There is quiet. I’m tired and emotionally raw. I’m not good at small talk, and seek only the company of those that I already know well. And I’m not interested in my own internal angst and noise. I need rest. Solitude. Simplicity. Routine. Walks. Nature. Dance. Good food. Joy. Kindness.Thoughtful regard. Space to just be. Emptiness to become something new.
There is compassion. Our culture runs from the reality of death, but our hearts do not. We all live on the cusp of losing those dearest to us. When the inevitable but devastating happens, our hearts invite us to greater compassion for ourselves and others. I hold my mother in a gentle tenderness as she navigates this great loss with courage and dignity, and my siblings do the same. My heart aches as others share their stories of grief and loss. And I’m touched in turn by the tenderness and compassion offered to me by my family, friends and people in my community.

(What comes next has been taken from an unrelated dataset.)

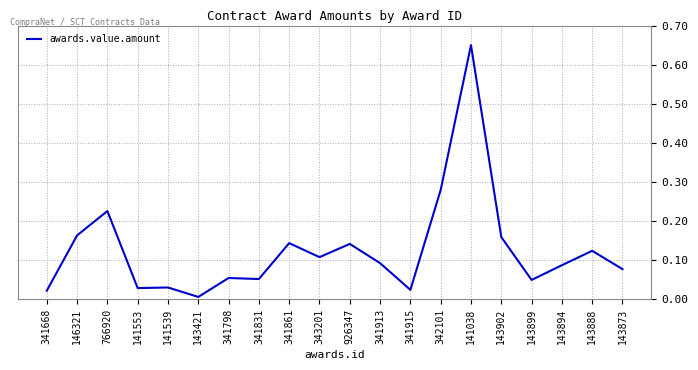

How many lines are shown in the chart?

1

Mostly, there is love. Grief is the flip side of love. When we love fiercely, so too we mourn deeply. This is death’s greatest teaching: that we are here to love, deeply, freely, fiercely. I will miss my dad, forever, with every breath. And I will love him fiercely, forever, with every breath. So too I love my mother, my partner, my son, my siblings, my nieces and nephews, my dear friends, my Self, and my precious life, fiercely, forever, with every breath.
There is transformation. Death is changing me. My outer world may look the same, but I’m undergoing a metamorphosis. The only words that come to me are that I must become big — to span and contain these many ways I’m greeting death, all at the same time — to open my heart wide to my fierce love and deep grief, and to risk this same love and grief for everyone in my life — to show up fully in my own skin and dare the wild ride that is my life — and to honor my father by cherishing myself as he cherished me, and by living by his ethos of personal strength, integrity, kindness, and care for others.
There is remembering. I wear my dad’s watch so he is with me, close to my skin, marking the moments of my life. What is remembered lives. I will remember my dad, with every moment, every breath, every thought, and every act of kindness that comes my way. He lives with me, in me, in my family, and all around me in the beauty of this wild and wonderful world he has now left behind.
There is saying goodbye. Peace be with you dad. I love you. Forever.